Но соображения, которые сподвигли меня написать эту книгу, не оставляют места для каких-либо личных привязанностей. Могу лишь повторить вслед за латинянами:
"Non me tua fervida terrent,
Dicta, ferox: Di me terrent, et Jupiter hostis."
И даже это будет лишь часть правды. Мне кажется, юности всегда следует быть благоразумной, поскольку юности есть что терять, но я вступаю в пору жизни, когда можно себе позволить быть дерзким, можно даже решиться быть собой и написать всё, что думаешь, не обращая внимания на подлецов и дураков, не заботясь о том, какое зло может тебе причинить этот мир. Мое путешествие почти окончено, я вижу порт назначения: как хороший капитан, я уже опустил высокие мачты и свернул фрондерские паруса, готовясь к долгой стоянке на якоре - теперь мне нечего бояться.
Бессмертные поддерживают меня в моем начинании. Греческая трагедия касалась тем намного более ужасных и отталкивающих - например, пир Фиеста, и Данте не отказался от описания противоестественной трапезы Уголино. Лучшие современные критики одобряют мой выбор. «Всё зависит от темы, - говорит Мэтью Арнольд, рассуждая о великой литературе. - Выберите подходящее действие - масштабное и значительное действие, прочувствуйте ситуацию: когда вы это сделаете, всё остальное приложится, поскольку средства выражения - вспомогательны и вторичны».
Сократ был признан виновным в развращении молодежи и приговорен к смерти.

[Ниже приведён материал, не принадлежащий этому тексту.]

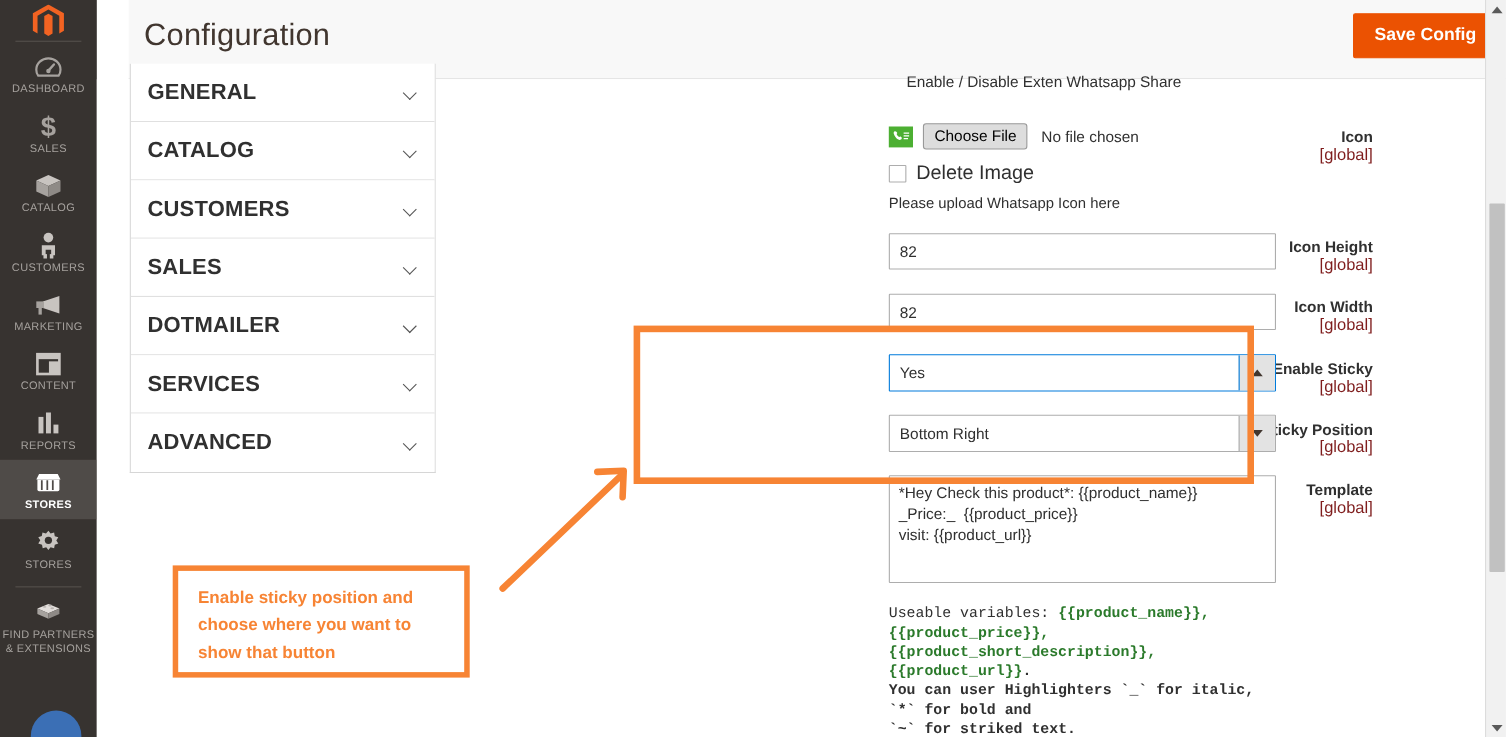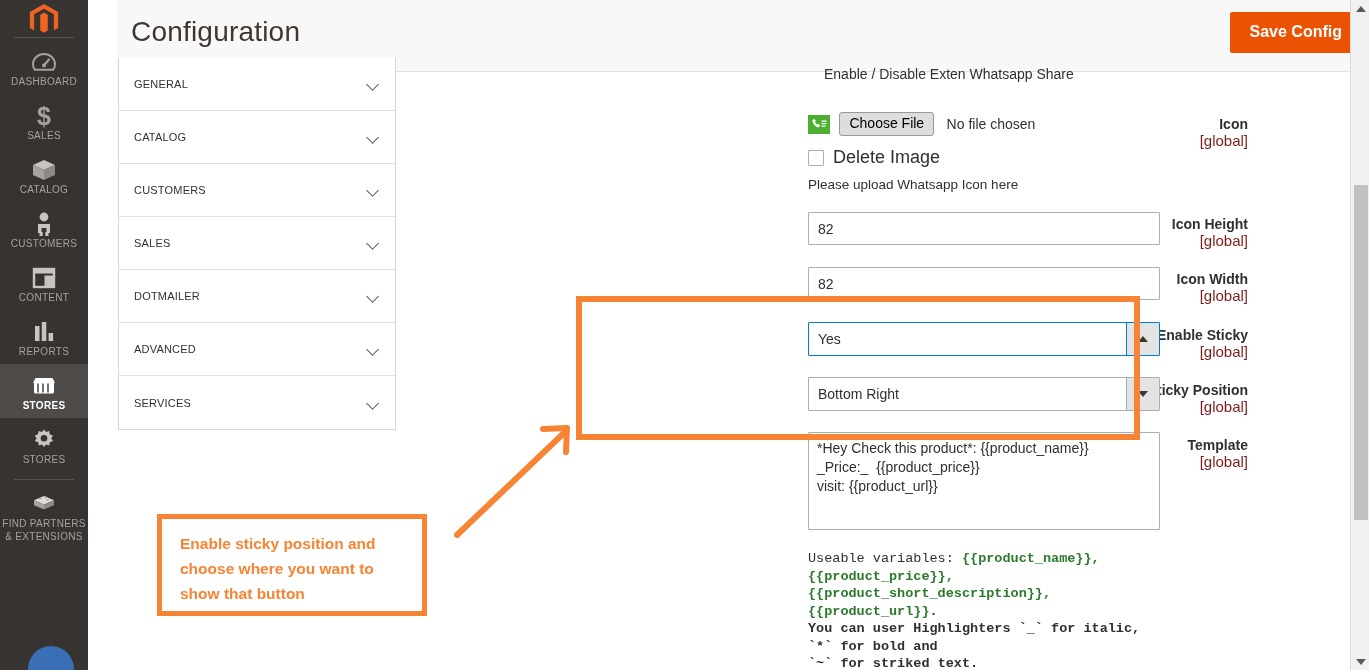"GENERAL" .config-section .cs-label { font-size: 11px -> 20px; font-weight: 400 -> 700 }
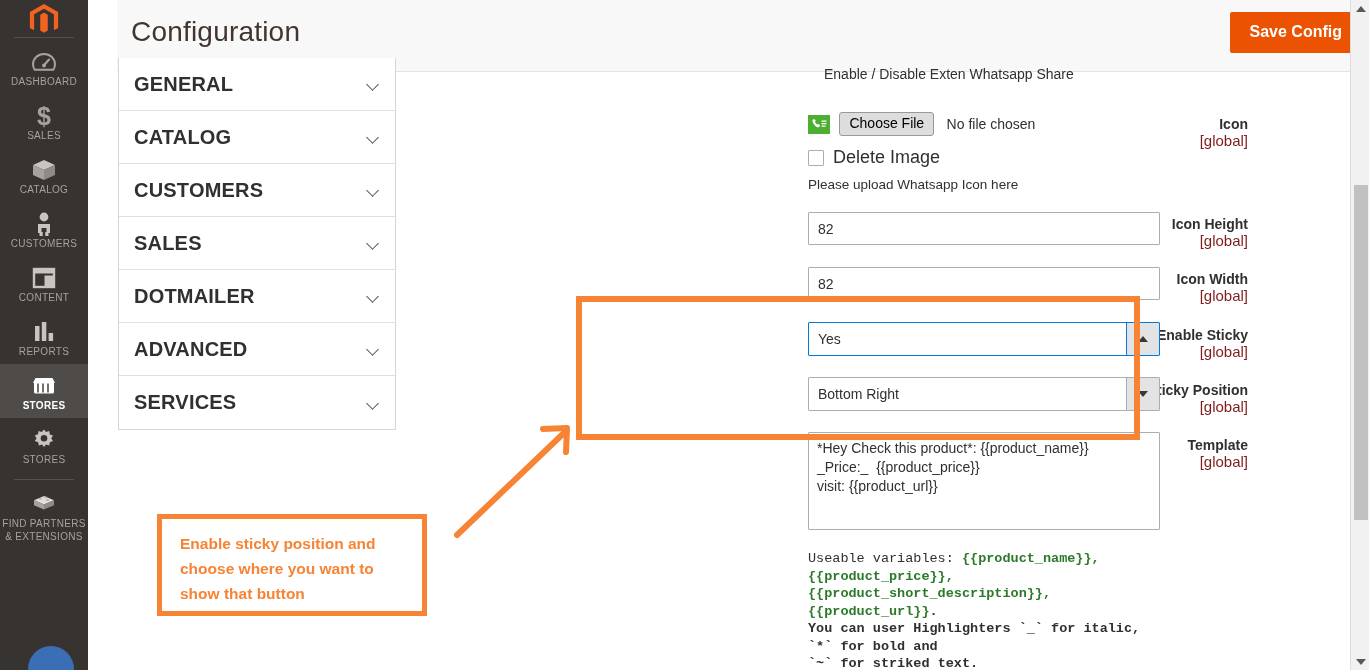"MARKETING" a.nav-item { html: none -> <a> <span> <svg> <path></path> <rect></rect> <rect></rect> </svg> </span> <span>MARKETING</span> </a> }
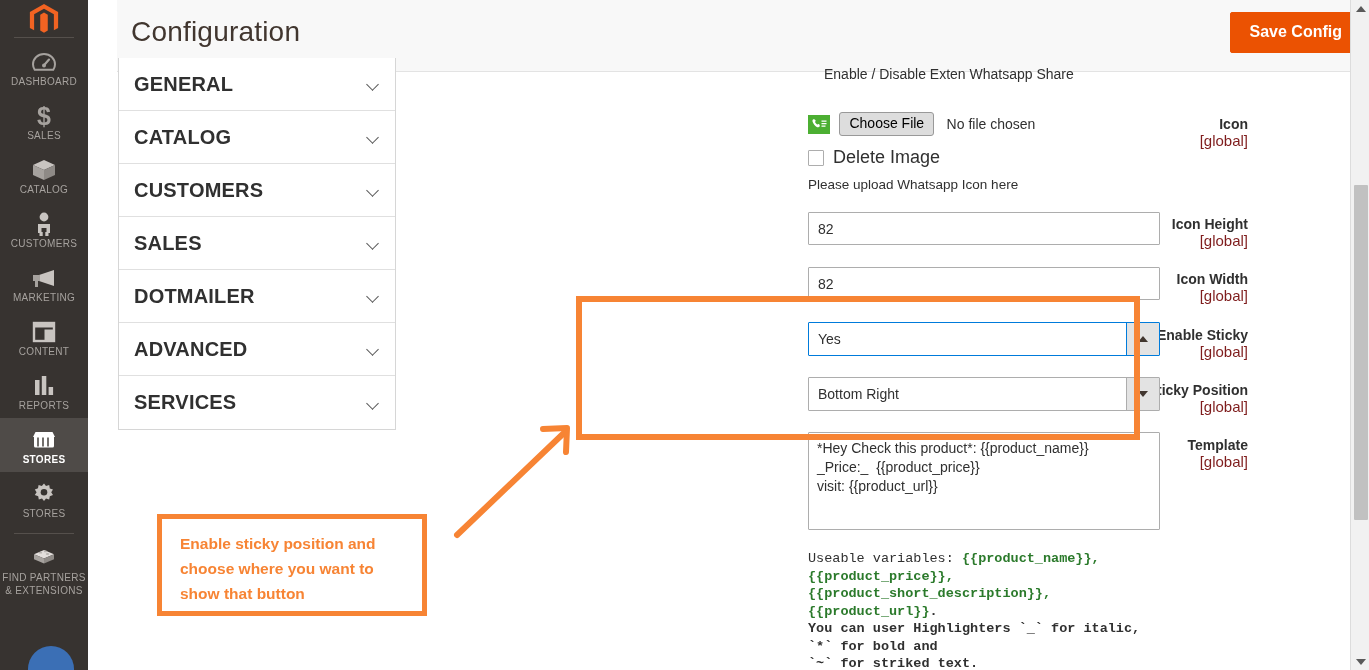"ADVANCED" div.config-section { order: before "SERVICES" -> after "SERVICES" }
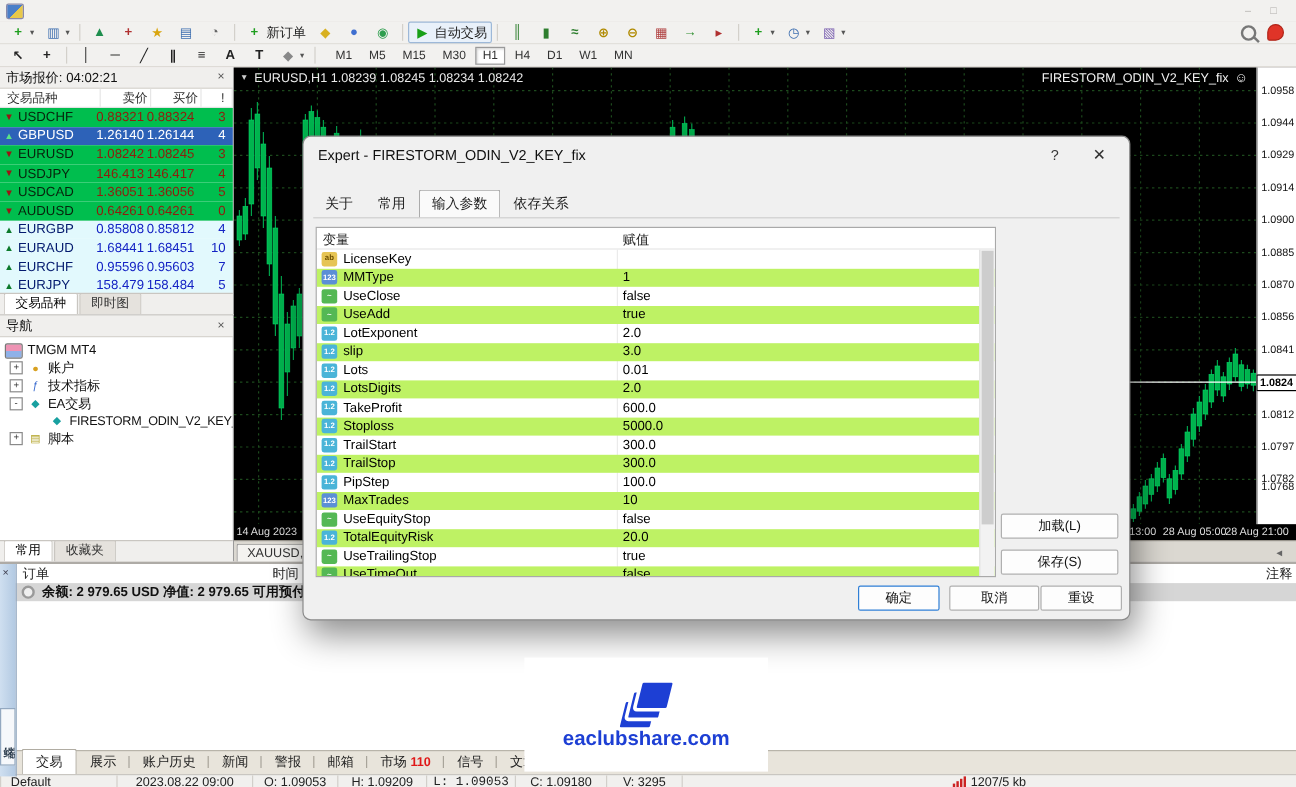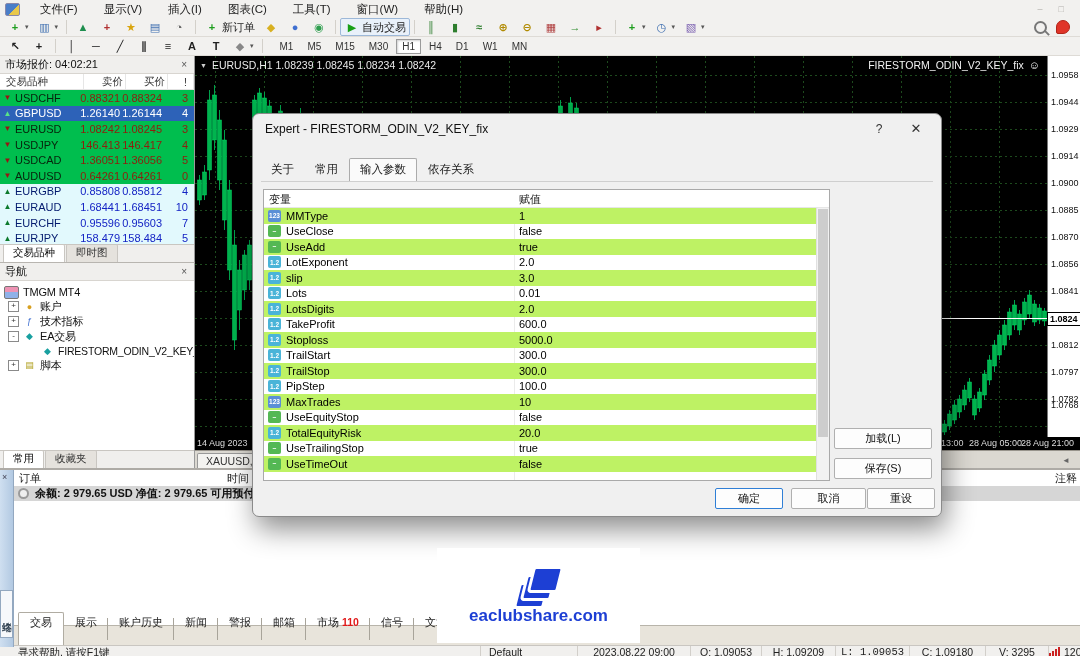"文件(F)" nav { html: <nav> <span>文件(F)</span> <span>显示(V)</span> <span>插入(I)</span> <span>图表(C)</span> <span>工具(T)</span> <span>窗口(W)</span> <span>帮助(H)</span> </nav> -> none }
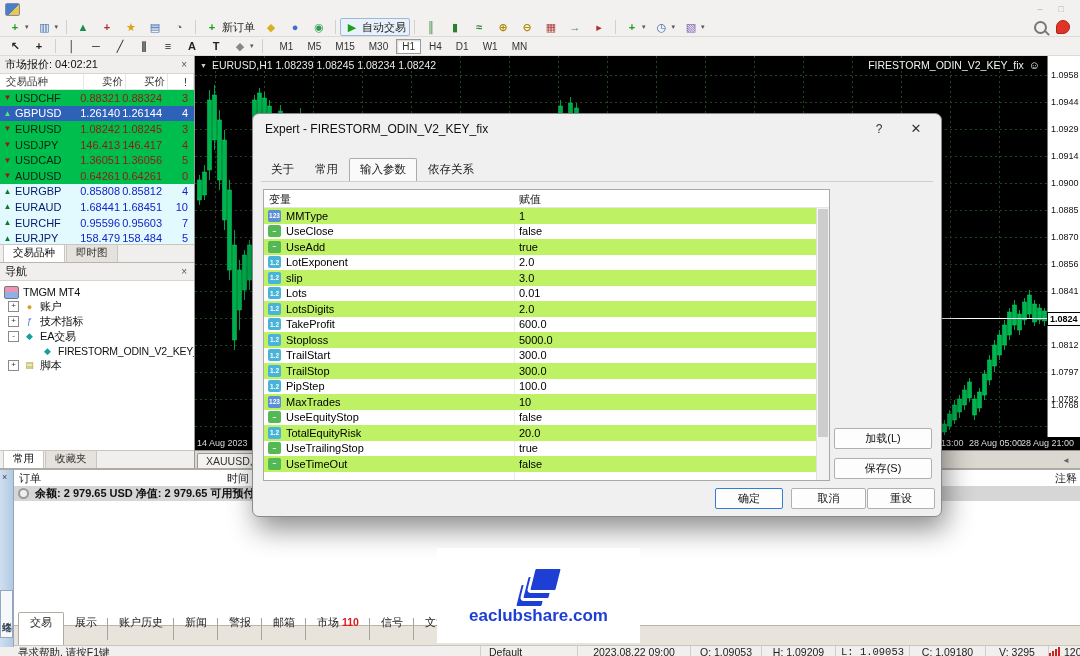"LicenseKey" div.prow { html: none -> <div> <span>ab</span> <span>LicenseKey</span> <span></span> </div> }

Его осуждение и наказание, безусловно, являются масштабными событиями, которые Мэтью Арнольд объявил единственной высшей и неизменной литературной ценностью.
Действие, повлекшее за собой возвышение и крах Оскара Уайльда, имеет аналогичный характер и представляет собой непреходящий интерес для человечества. Критики могут возразить, что Уайльд - фигура менее значительная, чем Сократ, но даже если бы это было так, это не повлияло бы на положение творца: портреты великих людей этого мира - вовсе не портреты Наполеона или Данте. Различия между людьми не столь важны в сравнении с их врожденным сходством. Изобразить смертного так, чтобы он обрел бессмертие - вот задача художника.
Кроме того, существуют и особые причины, по которым я взялся за эту историю. Оскар Уайльд на протяжении многих лет был моим другом, я высоко ценил его до самого конца, он всегда оказывал на меня чарующее воздействие, целительное для души. Его ужасным образом наказали люди, которые были намного ниже его по уровню развития: его уничтожили, поставили вне закона, преследовали, пока сама Смерть не явилась к нему, как избавление. Вынесенный ему приговор позорит лишь его судей. Эта история исполнена трагического пафоса и преподает незабываемые уроки. Я ждал более десяти лет, надеясь, что кто-нибудь напишет о нем в таком ключе, чтобы я мог посвятить себя иным занятиям, но ничего подобного так и не было написано.
По моему мнению, Оскар Уайльд был более велик как собеседник, чем как писатель, а это - самая непрочная слава. Если я не расскажу его историю и не нарисую его портрет, этого не сделает никто.
Английские моралисты могут обвинить меня в нападках на мораль: обвинение более чем абсурдное. Сами основы этого старого мира - моральны: пепел и зола плывут в пространстве, все движения и само существование следуют безжалостному закону. Мыслитель может дать определение морали, реформатор может попытаться привести наши представления о морали в большее соответствие с фактами: человеческая любовь и жалость может попытаться смягчить ее случайные несправедливости и невыносимую грубость, но это - единственная свобода, которой обладаем мы, смертные, единственная передышка, которую нам предоставляют.
Читатель этой книги увидит творца-Прометея, прикованного железными цепями к гранитной скале английского пуританства. Никто не принял во внимание его таланты и добродетели, никакой скидки ему не сделали за его выдающиеся достижения: его вытравили из жизни, потому что его грехи не были грехами, присущими английскому среднему классу. Преступник был намного лучше и благороднее, чем его судьи.
Налицо все элементы - жалость, скорбь и страх, необходимые для великой трагедии.
Художник, который считает Оскара Уайльда великим и провокационным предметом для своего искусства, не нуждается в аргументах для оправдания своего выбора. Если картина будет великим и живым портретом, моралист будет доволен: на картине должны быть темные тени. так же, как и свет, этот эффект должен увеличить меру нашей терпимости и усилить нашу жалость.
А если же портрет нарисован плохо, все доводы в мире и восхваления всех в мире сикофантов не спасут картину от презрения, а художника - от осуждения.